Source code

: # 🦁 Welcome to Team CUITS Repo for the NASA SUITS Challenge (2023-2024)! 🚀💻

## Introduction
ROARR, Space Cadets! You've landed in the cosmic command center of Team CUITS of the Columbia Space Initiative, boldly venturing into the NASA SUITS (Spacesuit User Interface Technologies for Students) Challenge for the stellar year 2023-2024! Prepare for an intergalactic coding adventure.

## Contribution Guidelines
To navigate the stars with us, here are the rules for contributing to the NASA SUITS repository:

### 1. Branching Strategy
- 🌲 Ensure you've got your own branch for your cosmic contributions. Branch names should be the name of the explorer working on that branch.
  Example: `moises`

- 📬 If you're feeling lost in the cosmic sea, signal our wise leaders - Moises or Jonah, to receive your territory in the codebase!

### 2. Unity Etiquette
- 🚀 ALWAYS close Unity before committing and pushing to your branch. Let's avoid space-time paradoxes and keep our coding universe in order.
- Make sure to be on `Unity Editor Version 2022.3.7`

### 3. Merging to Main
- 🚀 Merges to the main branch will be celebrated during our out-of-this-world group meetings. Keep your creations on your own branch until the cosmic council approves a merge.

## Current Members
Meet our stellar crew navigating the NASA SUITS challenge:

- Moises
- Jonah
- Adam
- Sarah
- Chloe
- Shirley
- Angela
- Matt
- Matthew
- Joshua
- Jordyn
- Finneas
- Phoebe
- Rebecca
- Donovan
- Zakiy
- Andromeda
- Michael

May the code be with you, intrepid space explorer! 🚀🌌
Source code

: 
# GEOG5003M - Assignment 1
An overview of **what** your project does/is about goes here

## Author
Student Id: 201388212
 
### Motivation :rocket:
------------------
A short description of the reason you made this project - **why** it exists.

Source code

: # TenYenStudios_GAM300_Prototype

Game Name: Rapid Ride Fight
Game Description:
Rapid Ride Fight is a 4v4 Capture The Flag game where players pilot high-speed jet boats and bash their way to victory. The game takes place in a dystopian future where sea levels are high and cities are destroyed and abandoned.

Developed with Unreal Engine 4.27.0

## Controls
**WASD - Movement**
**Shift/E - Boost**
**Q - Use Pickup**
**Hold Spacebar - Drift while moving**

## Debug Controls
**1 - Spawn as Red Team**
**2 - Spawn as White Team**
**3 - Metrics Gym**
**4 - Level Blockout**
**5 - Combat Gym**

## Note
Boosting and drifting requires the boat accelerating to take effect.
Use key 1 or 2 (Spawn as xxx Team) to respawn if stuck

***

> [INSTRUCTION]: Within the data, how many lines hold "explorer"? Respond with only the number.

> [ANSWER TO THIS PROBLEM]: 2